The contribution of murine Toll-like receptors 2 and 4 (TLR2 and -4, respectively) to cytokine induction by heat-killed bacteria was analyzed in vitro and in vivo. Gram-negative bacteria induced cytokines primarily via TLR4; the contribution of TLR2 was only minor. Neither TLR4 nor, surprisingly, TLR2 was required in the MyD88-dependent response to Staphylococcus aureus.

FIG. 1.

Role of TLR4 and TLR2 in the IL-6 response of macrophages to LPS or synthetic LP (Pam3CysSK4). Bone marrow-derived macrophages of wild-type, TLR4-deficient, TLR2-deficient, and TLR2/TLR4 double-deficient mice were stimulated with different amounts of LPS (left panels) or LP (right panels) for 4 h (TNF-α) and 24 h (IL-6). IL-6 (a) and TNF-α (b) were measured in cell supernatants. One representative experiment of 10 is shown.

FIG. 2.

Role of TLR4 and TLR2 in the IL-6 and TNF-α responses of macrophages to heat-killed S. enterica serovar Typhimurium and S. aureus. Bone marrow-derived macrophages of wild-type, TLR4-deficient, TLR2-deficient, and TLR2/TLR4 double-deficient mice were stimulated with different amounts of heat-killed S. enterica serovar Typhimurium (left panels) or S. aureus (right panels) for 4 h (TNF-α) and 24 h (IL-6). IL-6 (a) and TNF-α (b) were measured in cell supernatants. One representative experiment of 10 is shown.

FIG. 3.

Role of MyD88 in the IL-6 and TNF-α responses of macrophages to heat-killed S. aureus. Bone marrow-derived macrophages of wild-type (C57BL/6) and MyD88-deficient mice were stimulated with different amounts of heat-killed S. aureus for 4 h (TNF-α) and 24 h (IL-6). IL-6 and TNF-α were measured in cell supernatants. One representative experiment of two is shown.

FIG. 4.

Roles of TLR4 and TLR2 in the TNF-α and IL-6 responses to S. enterica serovar Typhimurium in unprimed and P. acnes-primed mice.
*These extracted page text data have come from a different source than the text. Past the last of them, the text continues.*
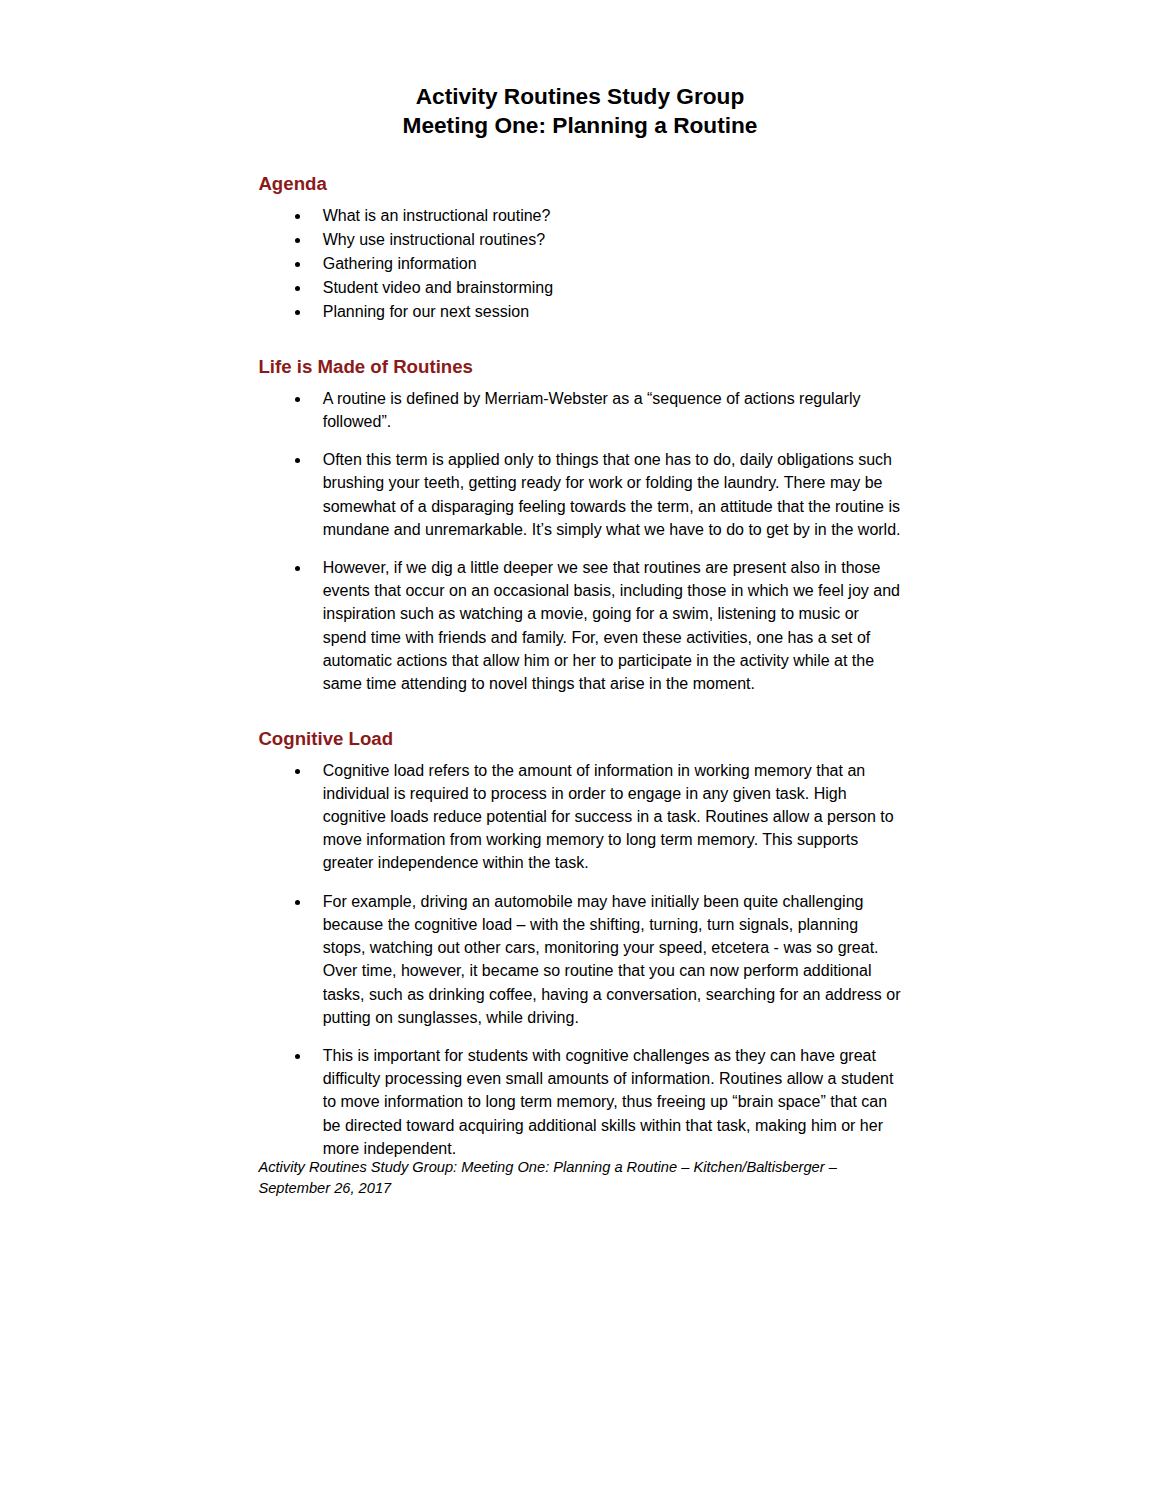Activity Routines Study GroupMeeting One: Planning a Routine
Agenda
What is an instructional routine?
Why use instructional routines?
Gathering information
Student video and brainstorming
Planning for our next session
Life is Made of Routines
A routine is defined by Merriam-Webster as a “sequence of actions regularly followed”.
Often this term is applied only to things that one has to do, daily obligations such brushing your teeth, getting ready for work or folding the laundry. There may be somewhat of a disparaging feeling towards the term, an attitude that the routine is mundane and unremarkable. It’s simply what we have to do to get by in the world.
However, if we dig a little deeper we see that routines are present also in those events that occur on an occasional basis, including those in which we feel joy and inspiration such as watching a movie, going for a swim, listening to music or spend time with friends and family. For, even these activities, one has a set of automatic actions that allow him or her to participate in the activity while at the same time attending to novel things that arise in the moment.
Cognitive Load
Cognitive load refers to the amount of information in working memory that an individual is required to process in order to engage in any given task. High cognitive loads reduce potential for success in a task. Routines allow a person to move information from working memory to long term memory. This supports greater independence within the task.
For example, driving an automobile may have initially been quite challenging because the cognitive load – with the shifting, turning, turn signals, planning stops, watching out other cars, monitoring your speed, etcetera - was so great. Over time, however, it became so routine that you can now perform additional tasks, such as drinking coffee, having a conversation, searching for an address or putting on sunglasses, while driving.
This is important for students with cognitive challenges as they can have great difficulty processing even small amounts of information. Routines allow a student to move information to long term memory, thus freeing up “brain space” that can be directed toward acquiring additional skills within that task, making him or her more independent.
Activity Routines Study Group: Meeting One: Planning a Routine – Kitchen/Baltisberger – September 26, 2017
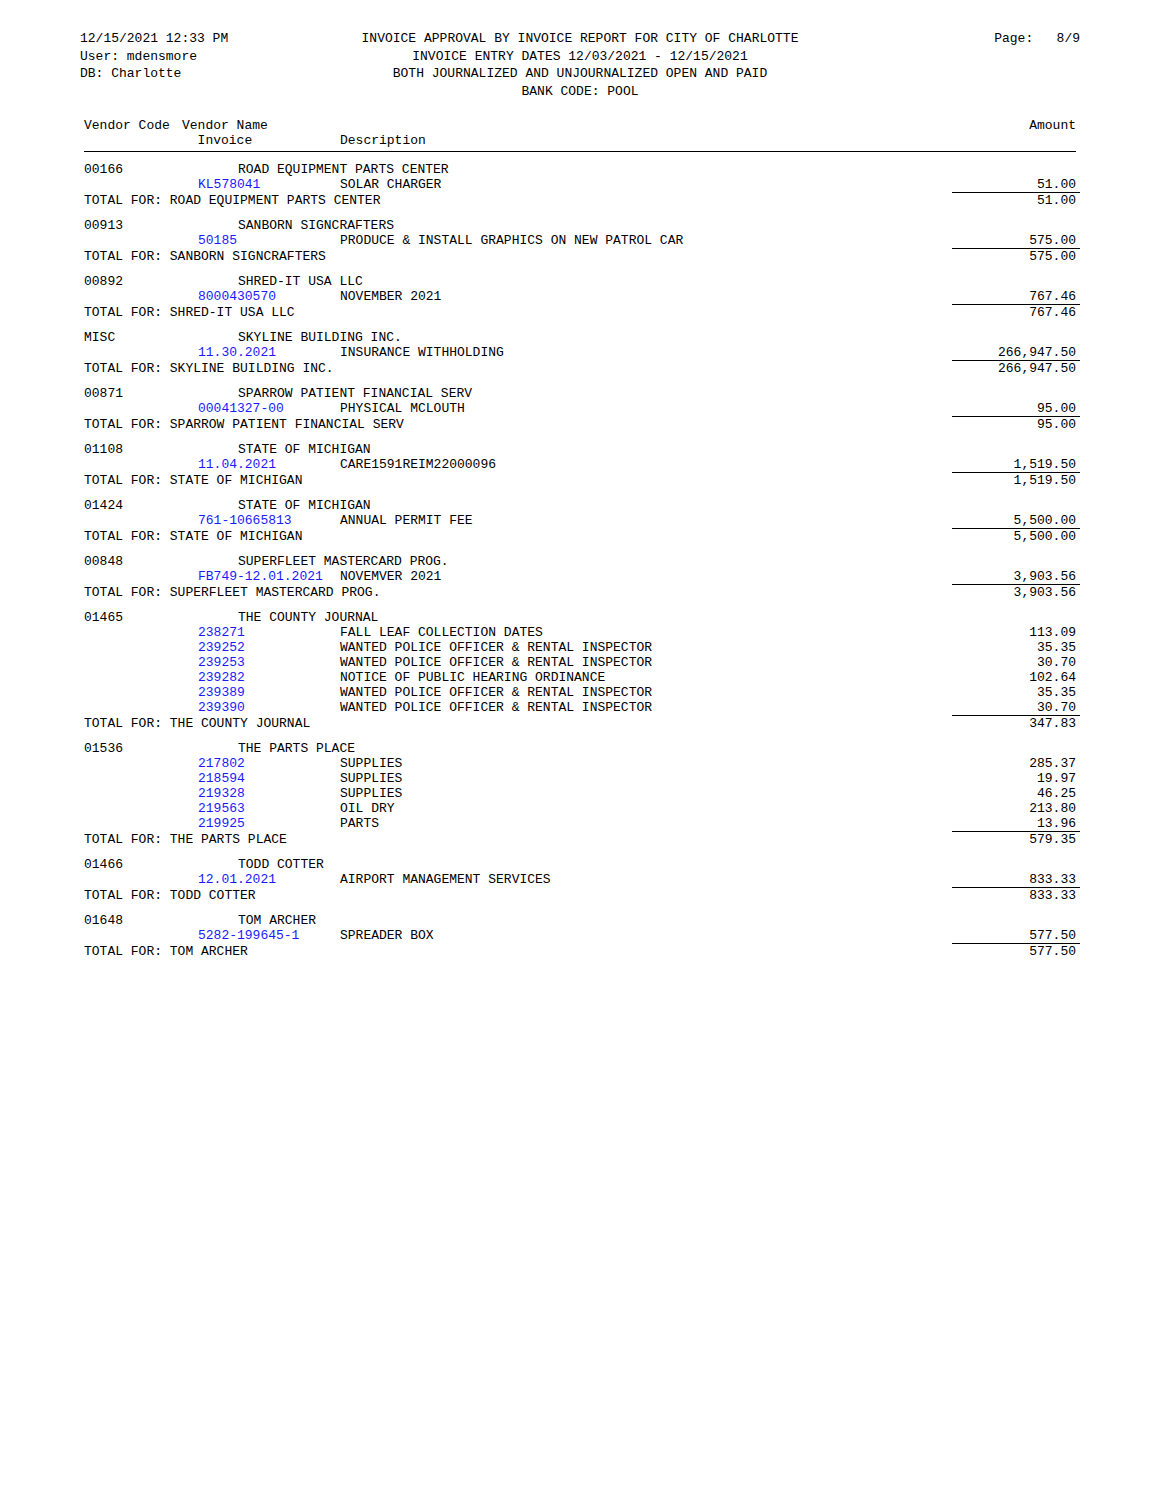12/15/2021 12:33 PM User: mdensmore DB: Charlotte
INVOICE APPROVAL BY INVOICE REPORT FOR CITY OF CHARLOTTE INVOICE ENTRY DATES 12/03/2021 - 12/15/2021 BOTH JOURNALIZED AND UNJOURNALIZED OPEN AND PAID BANK CODE: POOL
Page: 8/9
| Vendor Code | Vendor Name | | Amount |
| --- | --- | --- | --- |
| | Invoice | Description | |
| 00166 | ROAD EQUIPMENT PARTS CENTER | |
| | KL578041 | SOLAR CHARGER | 51.00 |
| TOTAL FOR: ROAD EQUIPMENT PARTS CENTER | 51.00 |
| 00913 | SANBORN SIGNCRAFTERS | |
| | 50185 | PRODUCE & INSTALL GRAPHICS ON NEW PATROL CAR | 575.00 |
| TOTAL FOR: SANBORN SIGNCRAFTERS | 575.00 |
| 00892 | SHRED-IT USA LLC | |
| | 8000430570 | NOVEMBER 2021 | 767.46 |
| TOTAL FOR: SHRED-IT USA LLC | 767.46 |
| MISC | SKYLINE BUILDING INC. | |
| | 11.30.2021 | INSURANCE WITHHOLDING | 266,947.50 |
| TOTAL FOR: SKYLINE BUILDING INC. | 266,947.50 |
| 00871 | SPARROW PATIENT FINANCIAL SERV | |
| | 00041327-00 | PHYSICAL MCLOUTH | 95.00 |
| TOTAL FOR: SPARROW PATIENT FINANCIAL SERV | 95.00 |
| 01108 | STATE OF MICHIGAN | |
| | 11.04.2021 | CARE1591REIM22000096 | 1,519.50 |
| TOTAL FOR: STATE OF MICHIGAN | 1,519.50 |
| 01424 | STATE OF MICHIGAN | |
| | 761-10665813 | ANNUAL PERMIT FEE | 5,500.00 |
| TOTAL FOR: STATE OF MICHIGAN | 5,500.00 |
| 00848 | SUPERFLEET MASTERCARD PROG. | |
| | FB749-12.01.2021 | NOVEMVER 2021 | 3,903.56 |
| TOTAL FOR: SUPERFLEET MASTERCARD PROG. | 3,903.56 |
| 01465 | THE COUNTY JOURNAL | |
| | 238271 | FALL LEAF COLLECTION DATES | 113.09 |
| | 239252 | WANTED POLICE OFFICER & RENTAL INSPECTOR | 35.35 |
| | 239253 | WANTED POLICE OFFICER & RENTAL INSPECTOR | 30.70 |
| | 239282 | NOTICE OF PUBLIC HEARING ORDINANCE | 102.64 |
| | 239389 | WANTED POLICE OFFICER & RENTAL INSPECTOR | 35.35 |
| | 239390 | WANTED POLICE OFFICER & RENTAL INSPECTOR | 30.70 |
| TOTAL FOR: THE COUNTY JOURNAL | 347.83 |
| 01536 | THE PARTS PLACE | |
| | 217802 | SUPPLIES | 285.37 |
| | 218594 | SUPPLIES | 19.97 |
| | 219328 | SUPPLIES | 46.25 |
| | 219563 | OIL DRY | 213.80 |
| | 219925 | PARTS | 13.96 |
| TOTAL FOR: THE PARTS PLACE | 579.35 |
| 01466 | TODD COTTER | |
| | 12.01.2021 | AIRPORT MANAGEMENT SERVICES | 833.33 |
| TOTAL FOR: TODD COTTER | 833.33 |
| 01648 | TOM ARCHER | |
| | 5282-199645-1 | SPREADER BOX | 577.50 |
| TOTAL FOR: TOM ARCHER | 577.50 |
Wild-type, TLR4-deficient (def.), TLR2-deficient, and TLR2/TLR4 double-deficient mice (6 to 9 animals per group) were injected intravenously with P. acnes (25 μg/g of body weight) or remained untreated (control). Seven days later, all mice were challenged with different amounts of S. enterica serovar Typhimurium. Plasma was collected 1 h (TNF-α) and 2 h (IL-6) after challenge.

FIG. 5.

Role of TLR4 and TLR2 in the TNF-α and IL-6 response to S. aureus in unprimed and P. acnes-primed mice. Wild-type, TLR4-deficient, TLR2-deficient, and TLR2/TLR4 double-deficient mice (6 to 9 animals per group) were injected intravenously with P. acnes (25 μg/g of body weight) or remained untreated (control). Seven days later, all mice were challenged with S. aureus (15 μg/g of body weight). Plasma was collected 1 h (TNF-α) and 2 h (IL-6) after challenge.